_Objectif de l'exercice:_
Relevez tous les noms de lieux géographiques cités dans l'extrait sur la sécheresse dans la Gnagna.

_Extrait à lire:_
..........
Sur la grande plaine de la Gnagna, en cette fin mai, la terre est sèche, craquelée. Les seules taches vertes proviennent des quelques rares arbres, des acacias seyal. Dans les villages, la plupart des puits sont taris. On est en pleine période de « soudure », où les réserves de la récolte précédente s'épuisent alors que la nouvelle n'est pas encore exploitable. Et la pluie n'arrive toujours pas
Baisse de la pluviométrie :
En 2014, il n'est pas tombé plus de 538 mm de pluie. En trente ans, la moyenne annuelle de la pluviométrrie a baissé de 200 millimètres. « La zone de climat sahélien s'étend de plus en plus vers le sud. Bogandé, marqué jusqu'ici par un climat soudano-sahélien, est aujourd'hui à la limite, » observe Claire Gaillardou, responsable du département des risques et des désastres de la mission Action contre la faim au Burkina Faso. Depuis 1975, la température s'y est accrue de 0,8 degré. C'est l'équivalent de quarante ans de l'augmentation de la température terrestre depuis 1880.
..........
_Données affichées:_
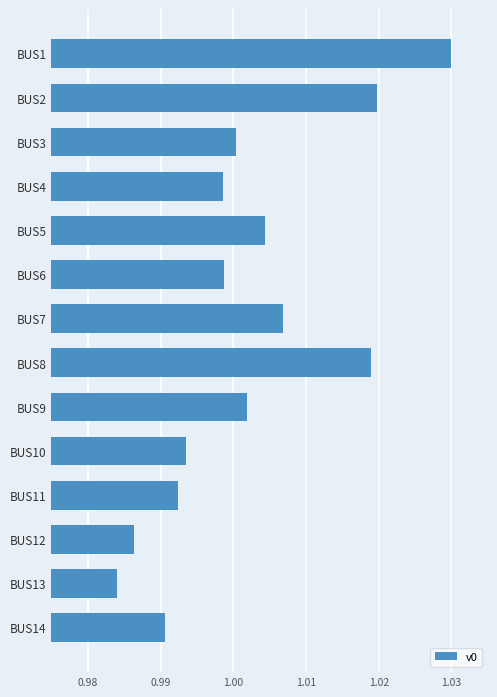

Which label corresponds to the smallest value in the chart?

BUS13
..........
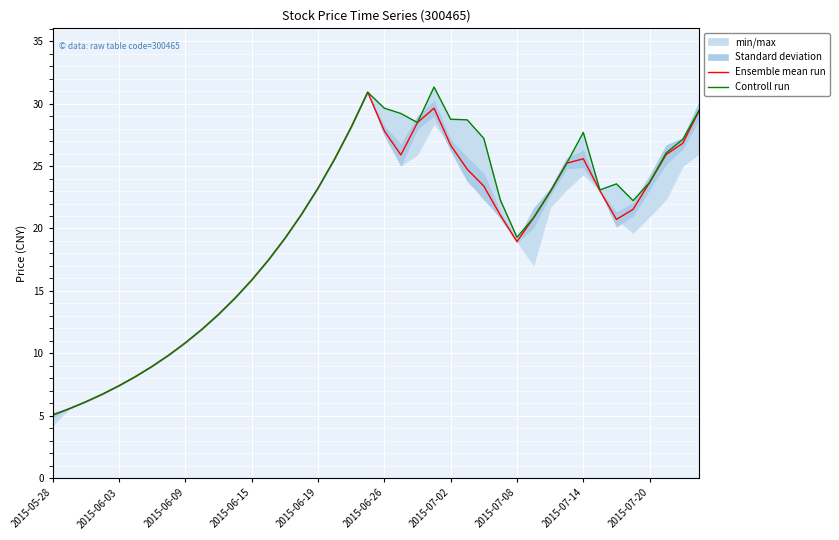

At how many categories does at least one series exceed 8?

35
..........
_Réponse attendue:_
la Gnagna, Bogandé, Burkina Faso